Talk to a tax advisor, because there are a number if legal ways to reduce or eliminate the tax liability. Why are they selling it? Do they need cash? Could they do an exchange of properties instead ? Have you explored doing a 1031 exchange instead of a sale? http://www.forbes.com/2010/01/26/capital-gains-tax-1031-vacation-home-personal-finance-robert-wood.html


Is the land suitable to build a primary residence on ? You may be able to deduct all improvements made over the duration of ownership . There are so many possibilities- there simply is not enough information here.

(Yes, a capital gain tax may be due, but that is at a different rate than income) . You are correct- the sale would be a long term cap gain only on the profit made of the increased valued since FMV was determined at time if inherent emcee. No, it would not be added to adjusted gross income, it would be a simple cap gain only .

However, there are a multitude of ways to work on what the tax liability could be.

You need to talk with a tax advisor and see what options are open Before you sell the land.
 
the 200k does not affect the taxes on the 60k (where did you get the extra 9k in 269k??). Taxes are calculated marginally.

I think I get it. The percentages are coming from the 2013 tax tables in this scenario. Just trying to get a handle on how this might play out. The nine is because the nine and zero are very close together on the keyboard.
 
Thanks for the reply. This is just the preliminary step to gather information about possible plans for the future. Nothing will happen for at least four years. Depending on the level of the crick.
Talk to a tax advisor, because there are a number if legal ways to reduce or eliminate the tax liability. Why are they selling it? Do they need cash? Could they do an exchange of properties instead ? Have you explored doing a 1031 exchange instead of a sale? Ten Things to Know About 1031 Exchanges - Forbes
Yeah, we will talk to a tax adviser.

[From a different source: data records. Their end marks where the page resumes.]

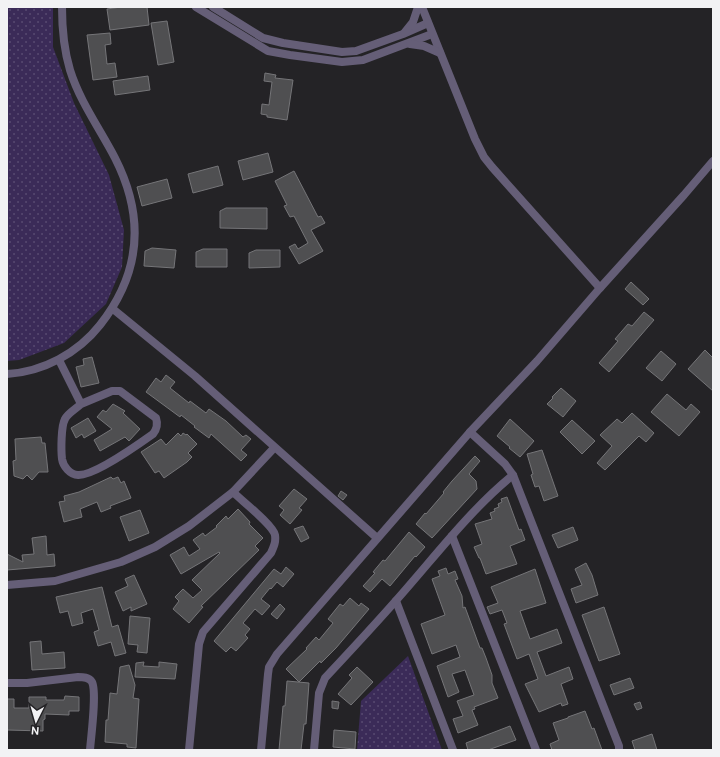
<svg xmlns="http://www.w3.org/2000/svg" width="720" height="757" font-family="'DM Sans',sans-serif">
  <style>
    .grass { fill: url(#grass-dots) }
    .building { fill: #4f4f51; stroke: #757578 }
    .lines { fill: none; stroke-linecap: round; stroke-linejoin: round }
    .street { stroke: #655e77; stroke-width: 8 }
  </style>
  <defs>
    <pattern id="grass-dots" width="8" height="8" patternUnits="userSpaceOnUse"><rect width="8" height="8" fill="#3b2b58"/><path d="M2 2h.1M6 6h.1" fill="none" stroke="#584a71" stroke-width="1.8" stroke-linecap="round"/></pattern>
  </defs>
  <rect width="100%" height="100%" fill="#242326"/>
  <g class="grass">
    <path d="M7,7H53V47L74,103L109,175L124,230L122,267L106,304L64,343L19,360L7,361Z"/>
    <path d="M408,656L442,750H357L361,701Z"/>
  </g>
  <g class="building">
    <path d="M121,7H147L149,25L110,30L107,9Z"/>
    <path d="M167,21L174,62L158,65L151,23Z"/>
    <path d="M110,33L111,44L105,45L107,64L115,63L117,77L93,80L87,35Z"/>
    <path d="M265,73L276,75L275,78L293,80L287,120L267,117V115L261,114L262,104L269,105L272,82L264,81Z"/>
    <path d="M148,76L150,90L115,95L113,81Z"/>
    <path d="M268,153L273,172L243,180L238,161Z"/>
    <path d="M218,166L223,185L193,193L188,174Z"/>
    <path d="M294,171L318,217L321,216L325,223L311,230L323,251L299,264L289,247L295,244L298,249L308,243L294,216L290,217L284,206L287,205L275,181Z"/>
    <path d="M167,179L172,198L142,206L137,187Z"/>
    <path d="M226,208H267V229L220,228V211Z"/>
    <path d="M152,248L176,250L174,268L144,266L145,251Z"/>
    <path d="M203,249H227V267H196V252Z"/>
    <path d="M256,250H280V267L249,268V253Z"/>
    <path d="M631,282L649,299L643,305L625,289Z"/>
    <path d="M644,312L654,320L609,372L599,363L618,341L615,339L628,324L632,326Z"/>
    <path d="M705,350L713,358V391L688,369Z"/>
    <path d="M661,351L676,364L662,381L646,368Z"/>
    <path d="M92,357L99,383L81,387L76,367L84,365L83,359Z"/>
    <path d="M166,375L175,382L170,388L189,403L190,401L206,413L209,409L226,421L243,437L246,435L251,439L241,450L247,455L241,461L211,434L209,438L194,427L195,426L181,415L180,417L146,392L156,378L161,382Z"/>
    <path d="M561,388L576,401L563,417L547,404L553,398L552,397Z"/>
    <path d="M667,394L686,410L691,404L700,412L679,436L651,412Z"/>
    <path d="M113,404L125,411L123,413L140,429L129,441L125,437L100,451L94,440L112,429L97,417L103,410L106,412Z"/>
    <path d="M632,413L654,433L646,442L639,436L605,470L597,463L612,446L600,435L617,419L622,423Z"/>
    <path d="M88,418L96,431L84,438L82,434L76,438L71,428Z"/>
    <path d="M510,419L534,441L520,457L509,448L510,447L497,436Z"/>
    <path d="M572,420L595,441L582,454L560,432Z"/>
    <path d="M178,433L181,436L183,433L186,435L187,434L197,444L188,453L192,457L187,462L164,478L159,471L155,473L141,452L161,439L166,445Z"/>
    <path d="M41,437L42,443H45L48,472H39L32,480L27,475L23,479L14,476L13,461L16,460L15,439Z"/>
    <path d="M542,450L558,496L544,501L539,486L535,487L531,475L533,474L527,454Z"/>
    <path d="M475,456L480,461L469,474L476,481L477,489L432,538L416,524L425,513L426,514L444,493L443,492L452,481Z"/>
    <path d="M111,477L113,479L118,477L121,483L124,481L131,498L110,506L111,508L101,512L97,502L80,509L82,517L64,522L59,502L65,501L64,496L79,492Z"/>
    <path d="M294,489L307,499L299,508L302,510L290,524L280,515L284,510L279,506Z"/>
    <path d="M341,491L347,495L343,500L338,496Z"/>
    <path d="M507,497L519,530L521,529L525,540L510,546L517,564L486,574L480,558H479L474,547L482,544L475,524L492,519L490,513L495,511L494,509L499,507L498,504L502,502L501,499Z"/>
    <path d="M238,509L250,522L249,524L263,538L255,546L259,550L201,606L203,607L189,623L173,609L179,601L175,597L183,589L193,598L202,590L192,580L220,553L219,552L181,574L170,555L184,547L189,556L200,549L193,540L203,533L205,536L217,527L216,526L226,516L228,519Z"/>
    <path d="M140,510L149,533L129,541L120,517Z"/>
    <path d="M303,526L309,538L301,542L294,529Z"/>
    <path d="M573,527L578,540L558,548L552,535Z"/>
    <path d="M409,532L425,547L416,557L415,556L390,586L382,579L370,592L363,586L375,573L373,572L383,560L385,561Z"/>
    <path d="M46,536L47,555L54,554L55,566L7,570V554L23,562L22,555L34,554L32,538Z"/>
    <path d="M586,563L592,575L598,595L576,603L571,589L582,585L575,569Z"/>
    <path d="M286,567L294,574L283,587L277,582L271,589L270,588L261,599L270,606L262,615L255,609L243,623L250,629L245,635L248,638L236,651L231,647L226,652L214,641L274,569L281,574Z"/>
    <path d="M446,568L448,574L455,571L458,579L455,580L462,596L463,608L465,607L480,648H482L486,658L492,675V683L498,698L474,707L475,709L472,710L478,725L458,733L453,719L463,716L457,701L474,695L465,670L452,674L459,692L448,697L437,666L460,657L456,645L432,654L421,624L445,615L432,579L440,576L438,571Z"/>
    <path d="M535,569L546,603L520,611L530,639L557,629L562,643L537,652L546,676L569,667L573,679L561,684L568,704L562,706L561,703L539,712L525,684L538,679L529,654L517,659L504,624L507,623L502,610L490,614L487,607L498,603L491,587Z"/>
    <path d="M134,575L147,604L131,611V607L123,611L115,592L128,586L125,579Z"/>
    <path d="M102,587L112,627L118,625L126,653L115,656L111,642L98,646L94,632L99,630L93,609L81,613L83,623L72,626L68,611L60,613L56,597Z"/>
    <path d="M350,598L359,606L361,603L369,609L336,648L321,663L320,661L299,682L286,669L307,649L306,648L316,637L319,640L333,623L328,619L340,604L343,606Z"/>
    <path d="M280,604L285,609L277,619L271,614Z"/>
    <path d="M604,607L620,654L599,661L582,615Z"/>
    <path d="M130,616L150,618L147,653L137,652L138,645L128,644Z"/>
    <path d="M41,641L42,654L64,652L65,668L32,670L30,642Z"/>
    <path d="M144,662L143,666L159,667V662L177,664L175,679L135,677L136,663Z"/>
    <path d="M129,665L135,685L133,698L139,699L136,748L127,747V744L105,742L106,720H108L110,693L117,694L120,667Z"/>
    <path d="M357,667L373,682L351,705L338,694L352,678L349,675Z"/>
    <path d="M630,678L634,688L614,695L610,685Z"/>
    <path d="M287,681L309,683L306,724H304L301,750H279L283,706H285Z"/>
    <path d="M65,696L79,697V711H69V715L45,714V719L43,720V731L7,730V699H14V708H29V697H46V700H64Z"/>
    <path d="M332,701L339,702L338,709L332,708Z"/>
    <path d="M640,702L642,708L637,710L634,704Z"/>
    <path d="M585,711L592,729L594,728L602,750H552L550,744L559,740L553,723L568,718V717Z"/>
    <path d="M510,726L516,740L488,750H468L466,743Z"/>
    <path d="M334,730L356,732L355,749L333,747Z"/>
    <path d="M652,734L657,750H635L632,741Z"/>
  </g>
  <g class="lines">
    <g class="street">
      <path d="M196,7L268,51L290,55L342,62L363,60L432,34"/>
      <path d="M213,7L263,38L283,43L342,52L356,51L403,34L428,23"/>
      <path d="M422,7L475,139L484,157L492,167L600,288"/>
      <path d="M405,32L413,22L418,7"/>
      <path d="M410,44L424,46L440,53"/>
      <path d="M113,309L195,376L377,538"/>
      <path d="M59,360L81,404L112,391H120L156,418C158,424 157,429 153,434C139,444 94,476 78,475C70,475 63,466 62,459C61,450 61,426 65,419C68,413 76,409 81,404"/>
      <path d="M7,374C43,372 78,353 100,325C141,273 145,217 115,158C100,129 80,102 70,70C64,50 62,28 62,7"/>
      <path d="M470,432L505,464L513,475L619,746V750"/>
      <path d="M452,536L536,750"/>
      <path d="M7,585L55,581L121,562L155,547L189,526L233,492L274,448"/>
      <path d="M396,601L453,750"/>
      <path d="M7,683H27L78,677C83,677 89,677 92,682C97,692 91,737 90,750"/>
      <path d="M189,750L199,644L203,632L271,553C274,546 276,542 275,535C273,525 241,500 233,492"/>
      <path d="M261,750L268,674L269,667L277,654L470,432L537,361L600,288L684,195L713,161"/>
      <path d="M314,750L319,693L325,678C355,646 385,614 413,581C444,545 475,506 513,475"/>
    </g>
  </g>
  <rect width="720" height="757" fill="none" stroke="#f2f2f4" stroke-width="16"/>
  <g transform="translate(36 721) rotate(185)" stroke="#242326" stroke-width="3" paint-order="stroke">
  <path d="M0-3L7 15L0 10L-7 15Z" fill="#f2f2f4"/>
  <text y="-6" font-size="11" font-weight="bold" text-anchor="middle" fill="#f2f2f4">N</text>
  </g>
</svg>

The idea of selling it is to use the proceeds for whatever the owner decides to use the money for in their twilight years. You know, party, travel, hire a full time pool boy/gardener. To augment my pitiful projected retirement income. No desire to have a vacation home and the owner has no heirs to leave anything to.
Is the land suitable to build a primary residence on ? You may be able to deduct all improvements made over the duration of ownership . There are so many possibilities- there simply is not enough information here.
The land is being farmed for cash rent. It as no buildings on it. Some capital improvements have been made. I don't think land can be depreciated. Many things to be checked out.
(Yes, a capital gain tax may be due, but that is at a different rate than income) . You are correct- the sale would be a long term cap gain only on the profit made of the increased valued since FMV was determined at time if inherent emcee. No, it would not be added to adjusted gross income, it would be a simple cap gain only .
However, there are a multitude of ways to work on what the tax liability could be.
You need to talk with a tax advisor and see what options are open Before you sell the land.
The main question I had for now has been answered. Thank You.